The full glory of the Orthodox Eucharist is tangible in the churches of Lalibela, above all during the Timkat Festival which commemorates Christ's baptism in the Jordan. On the eve of the event, underground processions wend their way to and through the churches, accompanied by the sound of bells and horns. Priests and deacons cloaked in beaded, darkhued velvet lead the way. On their heads they bear tabots, wooden tablets symbolizing the Ark of the Covenant.

These are then placed in a large tent, outside which the faithful congregate, waiting the entire night to embrace the holy powers they believe invested in the tabots.

The ritual is no less solemn or impressive than the anointing of a cardinal in the Vatican.
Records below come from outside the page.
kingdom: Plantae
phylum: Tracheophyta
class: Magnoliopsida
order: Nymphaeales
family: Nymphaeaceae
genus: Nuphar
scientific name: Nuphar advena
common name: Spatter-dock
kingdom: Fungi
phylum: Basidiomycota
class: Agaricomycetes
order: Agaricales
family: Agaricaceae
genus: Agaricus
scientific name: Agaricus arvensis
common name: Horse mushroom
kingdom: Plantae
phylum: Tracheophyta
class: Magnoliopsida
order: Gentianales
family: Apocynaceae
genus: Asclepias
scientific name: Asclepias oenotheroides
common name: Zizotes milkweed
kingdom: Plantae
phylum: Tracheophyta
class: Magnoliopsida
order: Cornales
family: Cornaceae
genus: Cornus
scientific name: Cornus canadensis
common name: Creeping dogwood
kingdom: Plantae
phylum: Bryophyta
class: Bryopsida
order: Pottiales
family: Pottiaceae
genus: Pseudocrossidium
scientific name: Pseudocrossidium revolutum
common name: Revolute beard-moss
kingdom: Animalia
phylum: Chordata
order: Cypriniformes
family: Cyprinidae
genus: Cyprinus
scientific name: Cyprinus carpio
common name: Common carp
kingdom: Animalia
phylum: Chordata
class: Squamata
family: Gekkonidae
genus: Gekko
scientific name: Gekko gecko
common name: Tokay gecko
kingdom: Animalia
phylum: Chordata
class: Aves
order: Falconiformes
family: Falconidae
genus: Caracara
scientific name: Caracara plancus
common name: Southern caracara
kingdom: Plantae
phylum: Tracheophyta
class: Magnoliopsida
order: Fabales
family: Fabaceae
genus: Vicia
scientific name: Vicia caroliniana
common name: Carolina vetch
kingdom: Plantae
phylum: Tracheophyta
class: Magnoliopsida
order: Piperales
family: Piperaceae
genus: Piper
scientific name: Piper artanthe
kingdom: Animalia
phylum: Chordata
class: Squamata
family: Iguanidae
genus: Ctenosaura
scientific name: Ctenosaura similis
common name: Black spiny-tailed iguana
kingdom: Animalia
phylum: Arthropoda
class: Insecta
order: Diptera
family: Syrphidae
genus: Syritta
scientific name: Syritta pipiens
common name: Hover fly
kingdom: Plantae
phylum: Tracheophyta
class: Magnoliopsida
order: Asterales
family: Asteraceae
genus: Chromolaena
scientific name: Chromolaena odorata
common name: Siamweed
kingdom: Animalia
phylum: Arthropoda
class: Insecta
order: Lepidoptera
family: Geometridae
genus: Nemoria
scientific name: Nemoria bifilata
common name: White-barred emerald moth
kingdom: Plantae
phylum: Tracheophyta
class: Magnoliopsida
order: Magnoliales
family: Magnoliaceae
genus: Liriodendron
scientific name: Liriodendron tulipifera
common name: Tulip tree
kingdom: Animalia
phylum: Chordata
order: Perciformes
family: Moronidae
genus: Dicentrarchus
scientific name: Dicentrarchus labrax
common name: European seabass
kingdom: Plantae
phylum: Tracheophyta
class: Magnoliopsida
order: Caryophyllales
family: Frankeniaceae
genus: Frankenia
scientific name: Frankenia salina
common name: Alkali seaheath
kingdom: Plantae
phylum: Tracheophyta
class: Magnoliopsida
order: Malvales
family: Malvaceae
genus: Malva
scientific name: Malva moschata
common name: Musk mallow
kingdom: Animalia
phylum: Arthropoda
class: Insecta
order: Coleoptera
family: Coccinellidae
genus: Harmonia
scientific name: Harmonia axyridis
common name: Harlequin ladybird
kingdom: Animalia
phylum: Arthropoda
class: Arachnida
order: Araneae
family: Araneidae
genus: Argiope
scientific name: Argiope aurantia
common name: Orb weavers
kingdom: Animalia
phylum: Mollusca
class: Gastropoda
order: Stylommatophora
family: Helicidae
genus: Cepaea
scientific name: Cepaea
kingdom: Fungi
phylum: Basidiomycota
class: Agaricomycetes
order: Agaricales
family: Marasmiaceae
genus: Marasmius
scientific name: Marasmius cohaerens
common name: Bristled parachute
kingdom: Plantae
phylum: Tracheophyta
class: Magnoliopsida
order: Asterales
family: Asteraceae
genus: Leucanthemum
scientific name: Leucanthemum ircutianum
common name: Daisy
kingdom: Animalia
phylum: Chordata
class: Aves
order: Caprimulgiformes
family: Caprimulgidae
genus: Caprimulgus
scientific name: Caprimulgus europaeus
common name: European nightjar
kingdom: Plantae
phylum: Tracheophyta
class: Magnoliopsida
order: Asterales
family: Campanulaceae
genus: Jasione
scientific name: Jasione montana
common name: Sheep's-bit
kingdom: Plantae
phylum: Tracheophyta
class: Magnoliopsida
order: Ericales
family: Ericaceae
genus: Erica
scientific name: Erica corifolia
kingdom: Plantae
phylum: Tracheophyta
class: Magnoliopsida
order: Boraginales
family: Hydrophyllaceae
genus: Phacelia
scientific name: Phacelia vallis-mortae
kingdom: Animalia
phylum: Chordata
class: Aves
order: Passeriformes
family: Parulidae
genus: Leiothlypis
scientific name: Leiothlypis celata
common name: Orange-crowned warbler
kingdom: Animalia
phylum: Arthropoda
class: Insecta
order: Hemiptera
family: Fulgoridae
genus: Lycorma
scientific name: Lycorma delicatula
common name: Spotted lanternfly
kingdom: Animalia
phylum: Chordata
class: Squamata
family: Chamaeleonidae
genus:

The priest raps out a cadence on the ground with his mighty staff and sings out: "Kyrie eleison." The faithful cast themselves to the ground 30, 40 or even 50 times.

However, these time-honored traditions and their enforced observance by the church are partly to blame for Ethiopia's plunge into bitter poverty over the past 50 years. How can a country possibly be self-sustaining if its people are prevented from tilling their fields every other day?

Adopted numerous Jewish customs

The Orthodox calendar lists more than 150 holidays and 180 days of fasting, on which Christians are banned from working and limited to one meal. Holidays for Muslims - some 45 percent of Ethiopians - eat even further into the working week. And the Sabbath is still celebrated in rural areas - a relic of the Salomonic dynasty which ruled Ethiopia from the 13th century and adopted numerous Jewish customs.

The clergy in Addis Ababa, the country's capital since the end of the 19th century, may be slowly losing its authority, but the priests in the highlands enforce the holidays with an iron fist. Punishment inexorably follows any failure to comply. Not to mention the prospect of ending up in hell.

Moreover, the church still defines the calendar. The Ethiopian year has 12 months lasting 30 days, each plus five or six additional days. The patriarchy refuses to countenance change. The government has sought to adopt the modern Western calendar on several occasions, only to be stymied by the clergy. In practice, the separation of church and state has yet to be implemented.

Christianity is also responsible for another phenomenon in Ethiopia: racial arrogance. Viewing their faith as superior to Africa's natural religions, Orthodox Christians regard themselves as a chosen people. In their minds, the portrayal - in the illustrations of the sacred books - of lighter-skinned people as the rulers of the Promised Land and the blacks as their servants is evidence of God's will.

Mediterranean-style civilization

Although the Organization for African Unity maintained its headquarters in Addis Ababa for decades and the African Union is now based there, Ethiopians do not see themselves as Africans. According to the Munich-based ethnologist Walter Raunig, Ethiopia is one of the "last remaining southern outposts of Mediterranean-style civilization."

The Rastafarians from Shashemene, a small city 150 miles south of the capital, have escaped this discrimination; despite their color, they enjoy the full respect of the Christians. The Rastafarians established their colony in the 1960s, and some members later joined Ethiopia's Orthodox Christian community. Their name is derived from the birth name of the Ethiopian emperor, Haile Selassie: Ras Tafari Makonnen. They revered him as the reincarnation of Jesus Christ.

At the beginning of 2005, Rita Marley, the widow of legendary Reggae star Bob Marley, announced she was having her deceased husband's body transferred from Jamaica to Shashemene on the 60th anniversary of his birth. But she was forced to abandon her plans: Jamaica refused to release the mortal remains of its national hero.

Nevertheless, the singer's spirit had dwelt among them on his 60th birthday, according to Ethiopia's Rastafarians. On February 6, 2005, Marley's "Buffalo Soldier" could be heard in the streets of Shashemene: "Stolen from Africa, brought to America, fighting on arrival, fighting for survival - Woy yoy yoy!"